SOURCE PASSAGE:
= Beginning of Section =

Following Mass Effect 3's release, Kaidan's inclusion as a romance option for a male Shepard was received with near-universal acclaim by critics. Horowitz's article for VentureBeat argued that a male Shepard's "friendship, relationship and eventual partnership with Kaidan offers far more depth and reward than the one with Ashley, or arguably any other character in the game by a wide margin". The Advocate and Gay Community News named Kaidan one of the best queer characters from video games of all time, both praising BioWare's decision to allow players to pursue a same-sex relationship with him in 3 as progressive.

Conversely, Queerty noted in its positive coverage of the topic that there were some negative user-generated comments on Metacritic which focused criticism on the presence of gay male sex scenes in the game, as well as its possible correlation with the below-average Metacritic user rating for Mass Effect 3 at the time. Craig Takeuchi from the Georgia Straight reported on negative reception to the game's same-sex relationship content, which consisted of dismissive and homophobic comments which were posted on several websites. He compared the gaming world to the world of sports, which "has been slow and resistant to addressing homophobia or including gay content".

= End of Section =

Stored items
= Beginning of Section =

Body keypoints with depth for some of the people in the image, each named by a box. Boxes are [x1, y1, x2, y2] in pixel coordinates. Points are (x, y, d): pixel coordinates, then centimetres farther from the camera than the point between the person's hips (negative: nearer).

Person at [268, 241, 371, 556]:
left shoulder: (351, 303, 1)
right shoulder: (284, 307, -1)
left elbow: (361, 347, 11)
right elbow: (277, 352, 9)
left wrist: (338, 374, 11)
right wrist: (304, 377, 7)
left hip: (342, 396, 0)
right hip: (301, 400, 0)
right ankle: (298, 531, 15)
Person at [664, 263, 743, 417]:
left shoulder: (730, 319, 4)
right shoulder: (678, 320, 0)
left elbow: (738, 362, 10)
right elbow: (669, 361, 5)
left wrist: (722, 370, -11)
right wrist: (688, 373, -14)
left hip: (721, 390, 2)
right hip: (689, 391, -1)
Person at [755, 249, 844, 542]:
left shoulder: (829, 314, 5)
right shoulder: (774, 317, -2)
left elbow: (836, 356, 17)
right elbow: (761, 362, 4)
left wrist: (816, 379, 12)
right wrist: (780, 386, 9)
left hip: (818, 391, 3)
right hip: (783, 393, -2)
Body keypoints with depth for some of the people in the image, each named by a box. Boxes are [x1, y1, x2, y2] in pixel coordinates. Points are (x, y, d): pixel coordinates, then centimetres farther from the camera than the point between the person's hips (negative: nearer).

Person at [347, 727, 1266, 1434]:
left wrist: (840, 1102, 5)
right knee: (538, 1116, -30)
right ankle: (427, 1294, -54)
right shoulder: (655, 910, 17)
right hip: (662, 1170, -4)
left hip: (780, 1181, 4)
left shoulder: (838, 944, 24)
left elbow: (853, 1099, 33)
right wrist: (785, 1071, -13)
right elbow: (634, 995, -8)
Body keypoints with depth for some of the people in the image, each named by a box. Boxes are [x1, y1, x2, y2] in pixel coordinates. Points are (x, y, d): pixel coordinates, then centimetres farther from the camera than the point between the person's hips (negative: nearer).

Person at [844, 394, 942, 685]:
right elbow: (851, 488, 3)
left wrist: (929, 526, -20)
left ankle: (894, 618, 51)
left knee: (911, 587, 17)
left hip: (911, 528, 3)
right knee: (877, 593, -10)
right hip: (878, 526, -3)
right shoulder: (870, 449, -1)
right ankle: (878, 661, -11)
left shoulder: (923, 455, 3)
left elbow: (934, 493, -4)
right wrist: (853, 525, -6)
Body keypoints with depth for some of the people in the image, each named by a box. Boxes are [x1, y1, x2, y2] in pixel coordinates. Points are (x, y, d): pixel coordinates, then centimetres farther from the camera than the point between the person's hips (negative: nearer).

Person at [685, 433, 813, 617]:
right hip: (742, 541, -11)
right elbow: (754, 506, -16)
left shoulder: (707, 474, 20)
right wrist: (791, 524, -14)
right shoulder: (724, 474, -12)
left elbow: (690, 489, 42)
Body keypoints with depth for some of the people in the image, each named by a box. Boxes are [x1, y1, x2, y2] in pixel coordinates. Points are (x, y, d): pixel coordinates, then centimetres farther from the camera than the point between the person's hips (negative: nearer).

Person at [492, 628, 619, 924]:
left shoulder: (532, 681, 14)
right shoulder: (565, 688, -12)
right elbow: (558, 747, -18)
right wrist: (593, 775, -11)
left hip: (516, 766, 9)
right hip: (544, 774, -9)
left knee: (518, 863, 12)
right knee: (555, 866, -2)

= End of Section =

ABOUT THIS TASK:
Copy word for word the part of the passage on Kaidan's reception, between "Following Mass Effect" and "3 as progressive.", inclusive.

RESPONSE:
Following Mass Effect 3's release, Kaidan's inclusion as a romance option for a male Shepard was received with near-universal acclaim by critics. Horowitz's article for VentureBeat argued that a male Shepard's "friendship, relationship and eventual partnership with Kaidan offers far more depth and reward than the one with Ashley, or arguably any other character in the game by a wide margin". The Advocate and Gay Community News named Kaidan one of the best queer characters from video games of all time, both praising BioWare's decision to allow players to pursue a same-sex relationship with him in 3 as progressive.